» What to work on:
Which lines in the records contain the word "Production"? Copy each one.

» Stored data:
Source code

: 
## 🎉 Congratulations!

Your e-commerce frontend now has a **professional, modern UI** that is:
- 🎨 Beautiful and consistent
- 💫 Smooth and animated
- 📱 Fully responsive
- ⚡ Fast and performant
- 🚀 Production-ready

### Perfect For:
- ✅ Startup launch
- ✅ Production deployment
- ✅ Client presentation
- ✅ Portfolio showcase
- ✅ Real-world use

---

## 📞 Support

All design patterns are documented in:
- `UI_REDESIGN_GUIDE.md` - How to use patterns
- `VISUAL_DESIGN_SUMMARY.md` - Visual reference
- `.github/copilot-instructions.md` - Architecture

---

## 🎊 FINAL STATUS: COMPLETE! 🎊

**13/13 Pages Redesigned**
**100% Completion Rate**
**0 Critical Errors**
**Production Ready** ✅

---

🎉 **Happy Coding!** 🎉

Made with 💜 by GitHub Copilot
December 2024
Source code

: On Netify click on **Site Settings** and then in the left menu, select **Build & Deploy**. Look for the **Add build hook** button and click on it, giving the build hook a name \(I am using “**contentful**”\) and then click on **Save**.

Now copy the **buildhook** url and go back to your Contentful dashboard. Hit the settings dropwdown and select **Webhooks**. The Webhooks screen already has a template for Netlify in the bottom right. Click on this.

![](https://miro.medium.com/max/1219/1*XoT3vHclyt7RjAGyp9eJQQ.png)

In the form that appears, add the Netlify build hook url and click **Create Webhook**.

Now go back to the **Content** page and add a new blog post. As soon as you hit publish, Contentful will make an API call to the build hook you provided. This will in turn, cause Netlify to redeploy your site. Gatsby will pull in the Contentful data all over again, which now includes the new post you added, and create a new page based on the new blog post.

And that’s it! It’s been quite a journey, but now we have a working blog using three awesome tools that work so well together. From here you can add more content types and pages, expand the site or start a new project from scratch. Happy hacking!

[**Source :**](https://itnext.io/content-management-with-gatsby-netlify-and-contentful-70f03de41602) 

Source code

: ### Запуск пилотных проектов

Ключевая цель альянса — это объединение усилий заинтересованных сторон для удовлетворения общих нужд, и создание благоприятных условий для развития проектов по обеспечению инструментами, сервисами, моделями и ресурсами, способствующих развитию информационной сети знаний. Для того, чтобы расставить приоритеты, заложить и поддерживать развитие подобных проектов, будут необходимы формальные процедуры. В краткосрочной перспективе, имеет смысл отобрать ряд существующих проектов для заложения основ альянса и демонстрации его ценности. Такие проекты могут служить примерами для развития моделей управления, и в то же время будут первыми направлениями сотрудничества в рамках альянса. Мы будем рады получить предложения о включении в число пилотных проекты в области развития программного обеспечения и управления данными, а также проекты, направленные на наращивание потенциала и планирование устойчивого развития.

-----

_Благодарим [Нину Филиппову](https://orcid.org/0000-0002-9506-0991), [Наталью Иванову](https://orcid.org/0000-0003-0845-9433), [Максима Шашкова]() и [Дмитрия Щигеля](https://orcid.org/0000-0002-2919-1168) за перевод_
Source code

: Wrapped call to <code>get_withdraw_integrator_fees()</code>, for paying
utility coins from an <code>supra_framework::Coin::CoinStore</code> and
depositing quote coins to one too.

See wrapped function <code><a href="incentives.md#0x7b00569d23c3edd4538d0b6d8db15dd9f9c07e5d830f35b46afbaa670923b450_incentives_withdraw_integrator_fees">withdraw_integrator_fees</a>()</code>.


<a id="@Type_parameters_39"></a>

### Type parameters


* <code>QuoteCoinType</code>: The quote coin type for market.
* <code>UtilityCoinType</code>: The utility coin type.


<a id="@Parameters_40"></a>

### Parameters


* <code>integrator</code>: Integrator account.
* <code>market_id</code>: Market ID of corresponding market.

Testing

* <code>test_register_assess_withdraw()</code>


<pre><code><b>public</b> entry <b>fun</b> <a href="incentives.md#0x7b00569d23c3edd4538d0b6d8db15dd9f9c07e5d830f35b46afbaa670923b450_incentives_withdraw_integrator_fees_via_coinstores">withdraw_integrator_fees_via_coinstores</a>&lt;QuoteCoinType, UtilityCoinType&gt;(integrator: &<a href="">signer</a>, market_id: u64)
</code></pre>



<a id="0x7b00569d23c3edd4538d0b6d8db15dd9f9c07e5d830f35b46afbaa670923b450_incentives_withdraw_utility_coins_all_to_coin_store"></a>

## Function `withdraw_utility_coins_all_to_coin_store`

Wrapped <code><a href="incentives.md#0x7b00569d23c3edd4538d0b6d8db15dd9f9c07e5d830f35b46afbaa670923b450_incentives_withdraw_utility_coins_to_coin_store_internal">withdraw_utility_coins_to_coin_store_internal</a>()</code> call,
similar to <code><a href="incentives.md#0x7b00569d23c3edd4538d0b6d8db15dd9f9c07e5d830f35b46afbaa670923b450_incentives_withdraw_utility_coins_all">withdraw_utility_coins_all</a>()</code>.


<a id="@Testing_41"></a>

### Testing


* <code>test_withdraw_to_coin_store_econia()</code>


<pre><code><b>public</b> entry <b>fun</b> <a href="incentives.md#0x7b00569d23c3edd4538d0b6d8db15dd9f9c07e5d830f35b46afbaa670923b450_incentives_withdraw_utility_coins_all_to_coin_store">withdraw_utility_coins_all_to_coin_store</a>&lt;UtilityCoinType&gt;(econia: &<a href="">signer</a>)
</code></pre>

» Task result:
- 🚀 Production-ready
- ✅ Production deployment
**Production Ready** ✅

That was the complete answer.